Как раз накануне своего отъезда он прислал последнее письмо. Дабы заверить меня, что в отношении хозяйки все тип-топ. Он писал, что, дабы избавить ее от волнений, ему поневоле пришлось вставить ей. Он, конечно, выразился изысканней. Но дал ясно понять, что, как бы ни было ему неприятно, долг свой он исполнил.
До Рождества оставалось несколько дней, когда он приземлился в аэропорту Сан-Франциско. Поскольку мой автомобиль был сломан, я попросил моего друга Лайлика (Шаца)[45] встретить Морикана и отвезти к себе в Беркли, откуда я затем гостя и заберу.
Едва выйдя из самолета, Морикан услышал, как вызывают его имя: «Мсье Морикан! Мсье Морикан! Attention!»[46] Он так и замер на месте, с открытым ртом. Прекрасное контральто из репродуктора на отличном французском просило его подойти к информационному бюро, где его ожидают.
Он был ошеломлен. Какая страна! Какой сервис! На миг он почувствовал себя властелином.

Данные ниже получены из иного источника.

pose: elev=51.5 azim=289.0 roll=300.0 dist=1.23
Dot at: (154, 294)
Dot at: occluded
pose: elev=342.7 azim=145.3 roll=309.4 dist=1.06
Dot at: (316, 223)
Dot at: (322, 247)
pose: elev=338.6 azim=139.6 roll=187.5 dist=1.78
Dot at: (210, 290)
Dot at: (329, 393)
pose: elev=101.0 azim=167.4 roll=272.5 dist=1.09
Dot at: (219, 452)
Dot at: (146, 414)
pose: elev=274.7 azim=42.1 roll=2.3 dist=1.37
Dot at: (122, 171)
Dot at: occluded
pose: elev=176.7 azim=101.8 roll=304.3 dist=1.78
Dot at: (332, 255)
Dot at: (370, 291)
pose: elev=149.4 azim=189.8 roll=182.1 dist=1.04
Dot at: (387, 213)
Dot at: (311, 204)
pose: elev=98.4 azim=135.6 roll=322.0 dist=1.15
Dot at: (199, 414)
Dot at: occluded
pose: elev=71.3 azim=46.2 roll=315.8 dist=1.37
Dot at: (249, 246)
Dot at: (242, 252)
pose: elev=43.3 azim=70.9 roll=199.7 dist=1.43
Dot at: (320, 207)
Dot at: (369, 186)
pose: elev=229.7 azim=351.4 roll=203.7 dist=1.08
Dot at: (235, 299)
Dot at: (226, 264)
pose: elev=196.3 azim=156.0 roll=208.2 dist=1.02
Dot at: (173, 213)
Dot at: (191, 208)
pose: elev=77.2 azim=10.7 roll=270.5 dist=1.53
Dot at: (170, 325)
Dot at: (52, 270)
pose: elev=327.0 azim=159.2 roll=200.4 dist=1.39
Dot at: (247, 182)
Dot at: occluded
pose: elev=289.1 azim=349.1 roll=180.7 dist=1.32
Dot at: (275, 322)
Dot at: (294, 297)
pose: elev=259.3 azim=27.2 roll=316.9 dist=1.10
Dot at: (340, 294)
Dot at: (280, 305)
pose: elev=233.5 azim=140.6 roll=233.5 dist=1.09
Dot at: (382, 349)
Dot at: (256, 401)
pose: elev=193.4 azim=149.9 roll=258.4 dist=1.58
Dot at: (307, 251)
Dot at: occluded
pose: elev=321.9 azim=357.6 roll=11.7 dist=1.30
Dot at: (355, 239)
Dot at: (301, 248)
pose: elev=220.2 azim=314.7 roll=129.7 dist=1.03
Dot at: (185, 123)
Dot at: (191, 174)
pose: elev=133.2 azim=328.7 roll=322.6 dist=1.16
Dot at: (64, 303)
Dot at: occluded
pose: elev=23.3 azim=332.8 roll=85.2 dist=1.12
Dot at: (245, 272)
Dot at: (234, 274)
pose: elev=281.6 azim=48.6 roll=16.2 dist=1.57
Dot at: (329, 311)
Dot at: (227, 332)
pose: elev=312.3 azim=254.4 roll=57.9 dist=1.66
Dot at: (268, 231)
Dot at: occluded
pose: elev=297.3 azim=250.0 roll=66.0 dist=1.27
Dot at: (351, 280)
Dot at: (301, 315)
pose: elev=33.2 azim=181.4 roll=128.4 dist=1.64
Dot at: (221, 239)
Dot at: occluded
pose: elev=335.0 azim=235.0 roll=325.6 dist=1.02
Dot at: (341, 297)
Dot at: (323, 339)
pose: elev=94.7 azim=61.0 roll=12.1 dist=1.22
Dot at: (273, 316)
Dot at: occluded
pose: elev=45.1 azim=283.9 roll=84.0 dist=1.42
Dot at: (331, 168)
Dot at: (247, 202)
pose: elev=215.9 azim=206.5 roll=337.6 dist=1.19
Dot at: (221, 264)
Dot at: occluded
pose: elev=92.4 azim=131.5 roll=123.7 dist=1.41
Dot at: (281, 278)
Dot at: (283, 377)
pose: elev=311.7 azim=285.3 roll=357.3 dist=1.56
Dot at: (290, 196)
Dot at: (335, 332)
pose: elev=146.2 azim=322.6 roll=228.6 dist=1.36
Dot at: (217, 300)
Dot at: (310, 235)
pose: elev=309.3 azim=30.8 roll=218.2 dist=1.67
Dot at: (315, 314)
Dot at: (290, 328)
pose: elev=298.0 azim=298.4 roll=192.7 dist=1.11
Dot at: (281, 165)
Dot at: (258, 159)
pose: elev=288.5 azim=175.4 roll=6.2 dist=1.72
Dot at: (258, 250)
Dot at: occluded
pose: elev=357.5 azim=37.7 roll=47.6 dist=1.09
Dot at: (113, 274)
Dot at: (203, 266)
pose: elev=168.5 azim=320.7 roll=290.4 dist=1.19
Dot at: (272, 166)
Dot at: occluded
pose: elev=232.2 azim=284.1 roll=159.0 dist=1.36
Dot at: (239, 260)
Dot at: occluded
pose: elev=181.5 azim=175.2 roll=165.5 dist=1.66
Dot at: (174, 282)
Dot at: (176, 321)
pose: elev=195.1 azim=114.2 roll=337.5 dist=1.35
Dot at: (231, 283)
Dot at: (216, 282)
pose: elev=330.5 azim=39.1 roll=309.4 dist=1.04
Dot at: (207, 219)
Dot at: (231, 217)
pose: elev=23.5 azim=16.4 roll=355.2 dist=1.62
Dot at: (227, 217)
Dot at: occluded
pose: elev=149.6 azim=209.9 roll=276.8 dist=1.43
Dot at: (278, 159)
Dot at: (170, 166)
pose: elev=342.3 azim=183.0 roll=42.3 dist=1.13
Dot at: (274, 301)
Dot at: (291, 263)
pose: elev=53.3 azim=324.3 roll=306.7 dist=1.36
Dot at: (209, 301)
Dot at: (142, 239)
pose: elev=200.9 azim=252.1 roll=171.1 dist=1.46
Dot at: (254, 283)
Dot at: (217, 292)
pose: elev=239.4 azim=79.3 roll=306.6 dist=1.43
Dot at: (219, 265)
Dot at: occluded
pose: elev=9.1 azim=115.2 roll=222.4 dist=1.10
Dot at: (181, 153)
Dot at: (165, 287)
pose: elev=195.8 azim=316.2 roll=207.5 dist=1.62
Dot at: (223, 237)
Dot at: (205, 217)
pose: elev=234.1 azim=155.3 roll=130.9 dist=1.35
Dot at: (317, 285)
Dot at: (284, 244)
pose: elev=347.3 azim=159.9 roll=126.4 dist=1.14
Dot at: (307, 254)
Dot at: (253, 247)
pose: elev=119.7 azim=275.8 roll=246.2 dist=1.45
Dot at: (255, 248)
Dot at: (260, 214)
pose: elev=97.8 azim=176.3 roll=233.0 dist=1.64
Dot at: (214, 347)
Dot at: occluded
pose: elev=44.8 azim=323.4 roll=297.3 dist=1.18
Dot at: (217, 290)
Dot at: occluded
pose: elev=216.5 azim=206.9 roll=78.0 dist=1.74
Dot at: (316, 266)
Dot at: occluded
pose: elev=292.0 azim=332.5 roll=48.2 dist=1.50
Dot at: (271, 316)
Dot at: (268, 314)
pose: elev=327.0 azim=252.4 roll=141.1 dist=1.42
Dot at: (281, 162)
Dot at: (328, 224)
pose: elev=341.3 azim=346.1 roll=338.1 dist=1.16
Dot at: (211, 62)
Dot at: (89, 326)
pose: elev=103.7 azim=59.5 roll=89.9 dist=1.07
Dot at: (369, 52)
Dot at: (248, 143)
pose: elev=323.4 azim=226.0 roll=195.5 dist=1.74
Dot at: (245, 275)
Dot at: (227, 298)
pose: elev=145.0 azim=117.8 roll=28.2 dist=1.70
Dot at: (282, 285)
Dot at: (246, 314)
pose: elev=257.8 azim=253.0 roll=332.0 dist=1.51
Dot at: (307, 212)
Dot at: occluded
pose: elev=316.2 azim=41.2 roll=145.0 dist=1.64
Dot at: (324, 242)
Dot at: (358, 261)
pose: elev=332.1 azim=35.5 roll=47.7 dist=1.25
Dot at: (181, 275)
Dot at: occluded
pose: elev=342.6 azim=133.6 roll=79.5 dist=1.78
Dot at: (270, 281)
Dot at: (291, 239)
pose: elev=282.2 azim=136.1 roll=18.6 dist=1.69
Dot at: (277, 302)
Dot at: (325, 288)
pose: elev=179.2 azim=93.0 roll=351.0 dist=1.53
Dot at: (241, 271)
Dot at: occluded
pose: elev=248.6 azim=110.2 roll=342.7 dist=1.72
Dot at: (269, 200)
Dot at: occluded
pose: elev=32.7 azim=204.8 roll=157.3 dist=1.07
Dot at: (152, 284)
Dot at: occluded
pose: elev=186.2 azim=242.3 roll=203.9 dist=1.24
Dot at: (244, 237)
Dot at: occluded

Это Лайлик ожидал его возле информационного бюро. Лайлик, который проинструктировал девицу, там дежурившую. Лайлик, который умчал его к себе, поставил перед ним хорошую еду, сидел с ним до рассвета, угощал его лучшим шотландским виски, который только смог купить. И в довершение всего расписал ему картину Биг-Сура так, что жизнь там представилась Морикану чуть ли не раем (она и есть рай). Он был счастливым человеком, Конрад Морикан, когда наконец забылся сном.
В каком-то смысле получилось даже лучше, чем если бы я приехал его встретить сам.
Спустя несколько дней, поняв, что пока мне не удается добраться до Сан-Франциско, я позвонил Лайлику и попросил, чтобы он сам привез сюда Морикана.
Они прибыли на следующий день около девяти вечера.
Я пережил до его приезда столько внутренних терзаний, что когда открыл дверь и увидел, как он спускается по ступенькам сада, то буквально остолбенел. (К тому же Козерог лишь в редких случаях непосредственно выражает свои чувства.)
Что же касается Морикана, он был заметно тронут. Когда мы освободились от взаимных объятий, я увидел, как по его щекам скатились две больших слезы. Наконец-то он был «дома». В безопасности, целый и невредимый.
Маленькая студия, которую я переоборудовал для него, была вполовину меньше его мансарды в «Отеле Модиаль». Ее хватало лишь для того, чтобы разместить койку, письменный стол и шифоньер. Когда зажглись две масляные лампы, она засияла. Какой-нибудь Ван Гог нашел бы ее очаровательной.
Я не мог не обратить внимания на то, как быстро он все прибрал, со своей привычной аккуратностью и любовью к порядку. Я оставил его одного лишь на несколько минут, чтобы он распаковал свои сумки и помолился. Вернувшись пожелать доброй ночи, я увидел, что на столе у него все разложено, как в былые времена, – пачка бумаги, покоящаяся наклонно на треугольной линейке, раскрытый большой блокнот с промокательной бумагой, а кроме того, склянка чернил и ручка вместе с набором карандашей, заточенных самым тщательным образом. На туалетном столике со встроенным зеркалом расположились его расческа и зубная щетка, ножницы для маникюра и пилка для ногтей, переносные часы, одежная щетка и пара фотографий в миниатюрных рамках. Он уже вывесил на стене несколько флажков и вымпелов, прямо как мальчик из колледжа. Единственное, чего не хватало для довершения картины, – это его натальной карты.